Fish Populations Down Due to Mountaintop Mining
KEARNEYSVILLE, W.Va. – Appalachian streams impacted by mountaintop mining have less than half as many fish species and about a third as many fish as non-impacted streams, according to U.S. Geological Survey research published this week in the journal Freshwater Science.
The researchers used data from several time periods to track changes in fish diversity and abundance in the Guyandotte River basin in West Virginia, including streams with and without headwater mining operations. The original fish data were collected by a team from Pennsylvania State University between 1999-2001, and USGS collected additional data from 2010-2011.
“The Appalachian Mountains are a global hotspot for freshwater fish diversity,” said Nathaniel Hitt, a USGS research fish biologist and lead author of the study. “Our paper provides some of the first peer-reviewed research to understand how fish communities respond to mountaintop mining in these biologically diverse headwater streams.”
Hitt, along with USGS biologist and co-author Douglas Chambers, found no evidence that fish communities have recovered over time, and instead observed persistent effects of mountaintop mining associated with water quality degradation.
Prior research has linked water quality deterioration from mountaintop mining to the degradation of stream insect communities. The new USGS paper is the first to evaluate this issue for stream fish communities.
“Our results indicate that headwater mining may be limiting fish communities by restricting the prey base available for fish,” said Hitt. “For instance, fish species with specialized diets of stream insects were more likely to be lost from the streams over time than fish species with more diverse diets.”

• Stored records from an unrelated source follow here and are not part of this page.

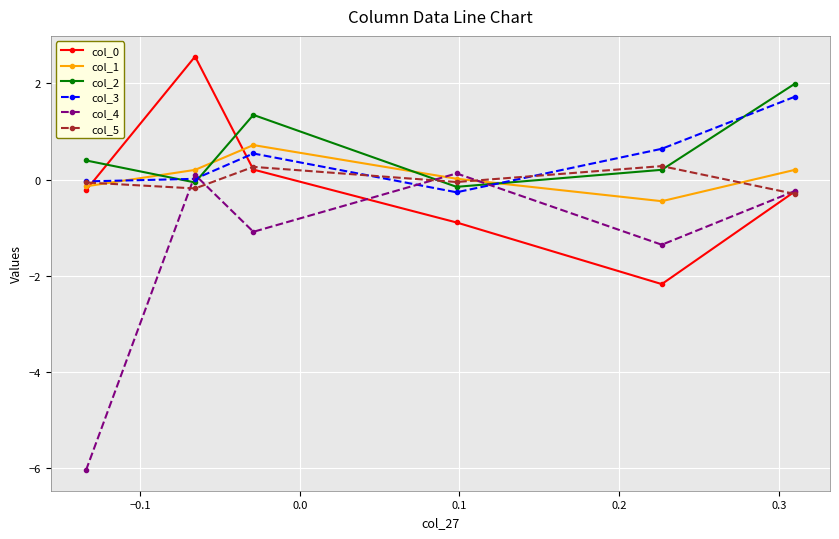

True or false: col_5 and col_2 cross at least once.

True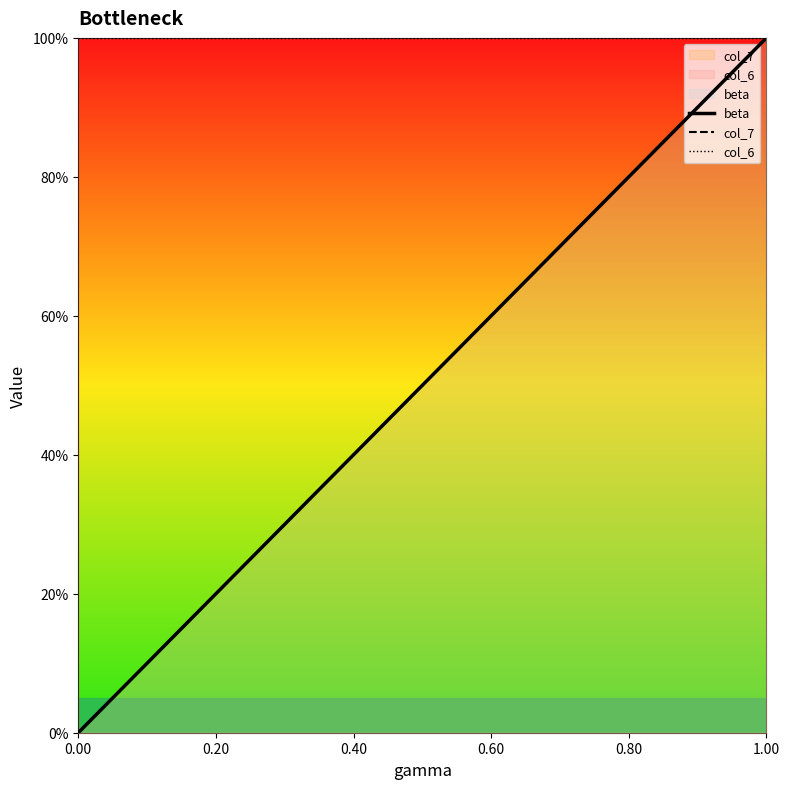

How many values in the col_7 series exceed 0?

4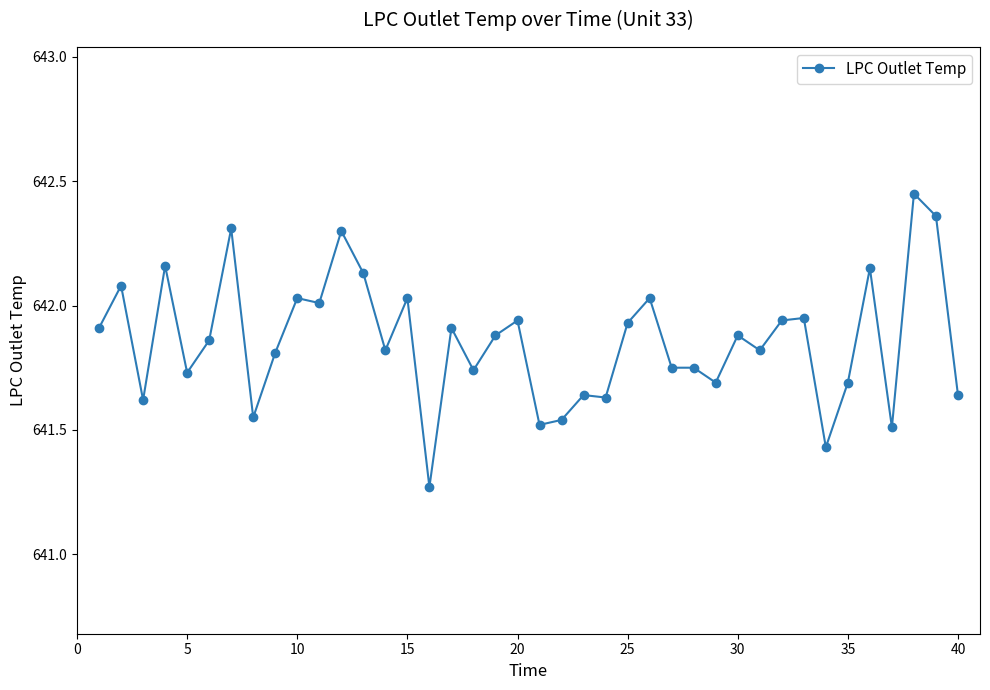

True or false: the data has more than 1 interior local peaks.

True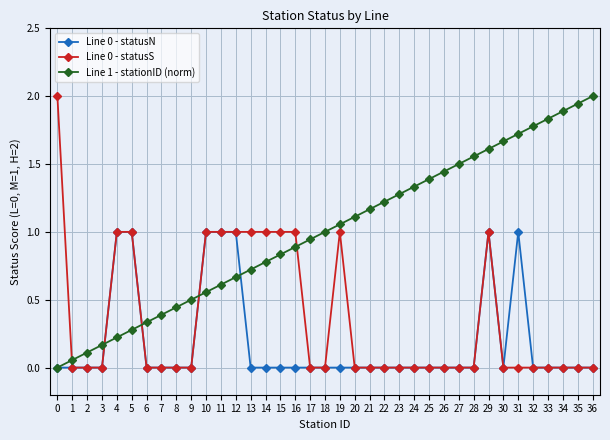

What is the value of the Line 0 - statusN point at the 6th from the left?

1.0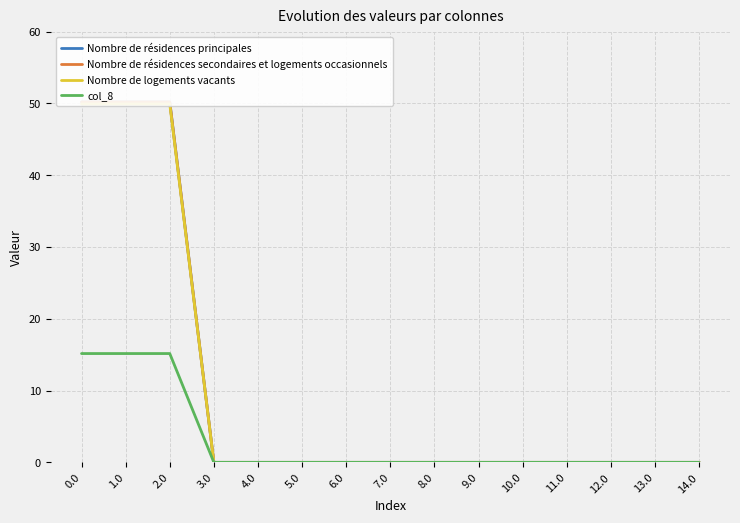

At 3.0, list the series in order from largest to smallest.

Nombre de résidences principales, Nombre de résidences secondaires et logements occasionnels, Nombre de logements vacants, col_8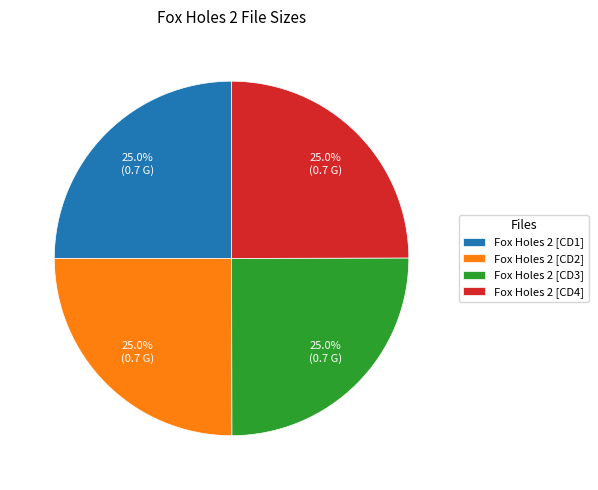

What is the ratio of the value at Fox Holes 2 [CD2] to the value at Fox Holes 2 [CD1]?

1.0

Results of the new study indicated that water quality was generally more important than physical habitat for the observed fish community changes. The authors found elevated selenium and conductivity levels where fish community degradation was observed but saw no significant differences in physical habitat availability.

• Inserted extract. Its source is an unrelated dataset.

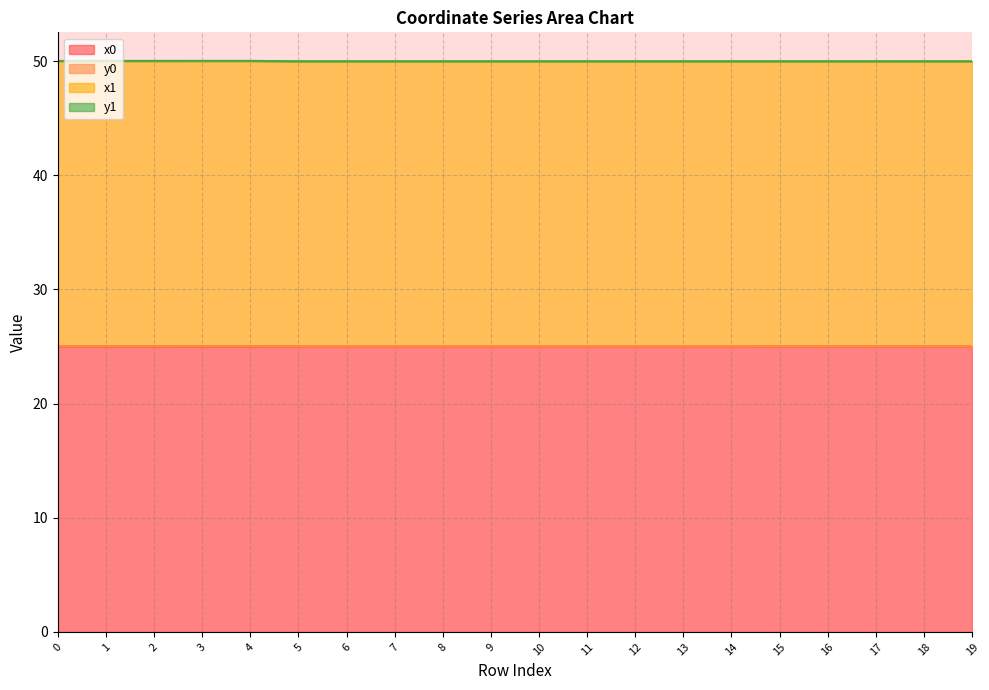

At which category does y0 reach its first local valley?

5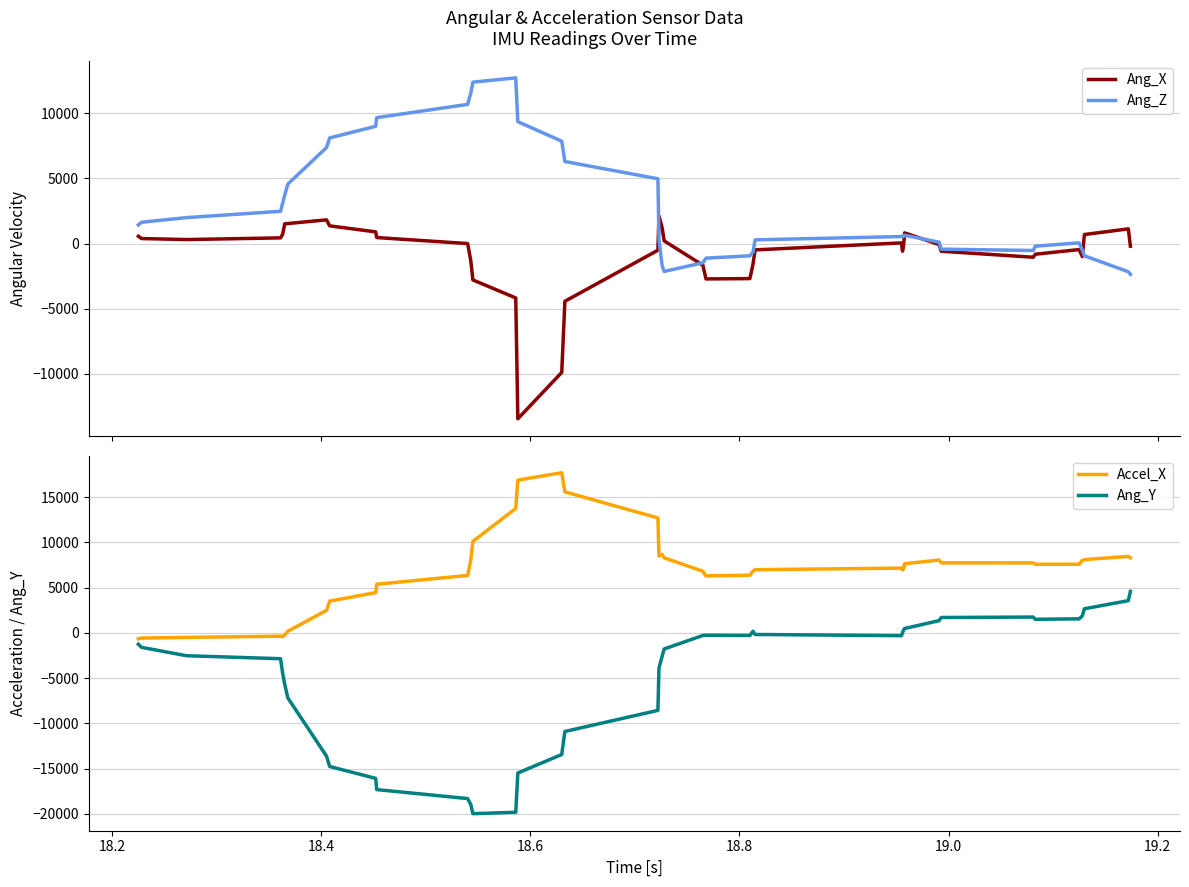

What is the maximum value for Accel_X?

17702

Selenium is an essential micronutrient that can become toxic when ingested at high doses. It naturally occurs within geological formations in Appalachia but can become concentrated in streams flowing from mountaintop mining operations. Conductivity is a measure of the capacity of water to carry an electrical current, and is used by the U.S. Environmental Protection Agency to assess a stream’s ability to support aquatic life.
Mountaintop mining is a type of surface mining used to extract coal in Appalachia by moving surface layers of soil and rock into adjacent valleys, creating “valley fills.”
This mining practice can significantly alter landscape topography, lowering mountaintop elevations by nearly 1,000 feet in some cases. It has been used extensively since the 1990s and currently is the greatest source of land use change in the region. Prior research by USGS and others has demonstrated that headwater mountaintop mining affects downstream flows, water chemistry, stream insect communities, and public health in nearby communities.
The study, “Temporal changes in taxonomic and functional diversity of fish assemblages downstream from mountaintop mining” by Nathaniel P. Hitt and Douglas B. Chambers is published online by The Society for Freshwater Science.